Requirement: RDF Dataset Canonicalization and Hash algorithms.
(Contributed by Alan Karp.)
Annotating Datasets with digital signatures and other digital proofs
When publishing or transmitting an RDF Dataset, clearly articulating the entity that published the data and protecting it from undetected modification is useful for mission critical systems. For example, understanding the issuer of a Verifiable Credential and ensuring that it is evident when a Verifiable Presentation has been tampered with underlies the trustworthiness of the encoded information.
Requirement: A way of encoding and verifying a digital signature on an RDF Dataset.
Anchoring the existence of Datasets to a Distributed Ledger
New forms of digital proofs, such as proof of work, proof of stake, proof of existence, and proof of elapsed time, have demonstrated that there are useful forms of cryptographic digital proofs that go beyond digital signatures. For example, anchoring an RDF Dataset that expresses a land deed to a Distributed Ledger can establish a proof of existence in a way that does not depend on a single point of failure, such as a local government office.
Requirement: A way of encoding and verifying a digital proof that is not a digital signature on an RDF Dataset.
Generating canonical Skolem IRIs for blank nodes
Skolem IRIs have been proposed in RDF 1.1 as a way to replace blank nodes with IRIs in application scenarios where it is preferable to avoid the use of blank nodes. Rather than using an ad hoc scheme to generate Skolem IRIs to replace blank nodes, an alternative is to generate Skolem IRIs in a deterministic manner, such that compliant implementations will generate the same IRIs to replace the same blank nodes in isomorphic copies of an RDF graph or dataset. Such a procedure will produce a canonical version of a Skolemized RDF graph that can then be used in the context of several of the use-cases mentioned previously.

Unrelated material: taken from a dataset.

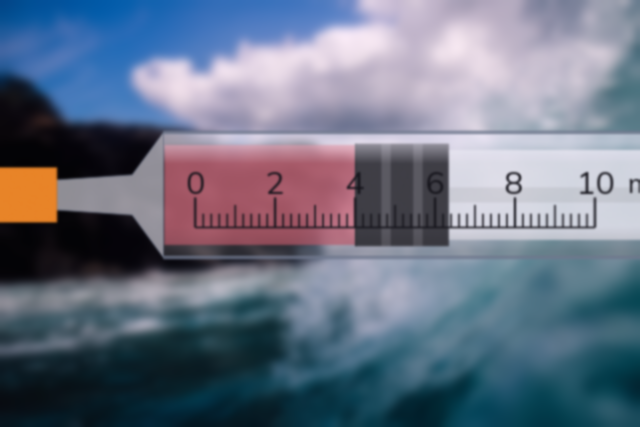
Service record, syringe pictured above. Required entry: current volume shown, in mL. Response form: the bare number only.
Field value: 4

Requirement: An RDF Dataset Canonicalization algorithm that produces canonical labels for blank nodes and a convention to compute Skolem IRIs from these labels.
Constrained data transfer
The space-efficient and digital proofs use cases above both hint at scenarios where data transfer is severely constrained. Such transfer might be achieved using an optical data carrier, such as a QR code or Data Matrix, or a radio frequency data carrier such as an NFC tag.
Requirement: Lossless conversion between highly compact and less compact forms of informationally identical RDF Datasets.
Semantic consistency of multi-part datasets
The detecting changes and space-efficient verification use-cases above can be leveraged in situations where a graph or dataset semantically relies on one or several other graph(s), which it refers to through links. Attaching cryptographic hashes to these links would allow to verify the overall integrity of the set of interconnected graphs. One such example is the import mechanism of OWL: the ontology consumer may wish to verify that the imported ontology is the same as the one used by the author of the importing ontology, otherwise the resulting inferences may differ. Another such example are EARL test reports: the consumer may wish to ensure that the test description pointed to by the report is the one that was actually used for the test.
Requirement: A standard way of computing and attaching a cryptographic hash to a graph or dataset.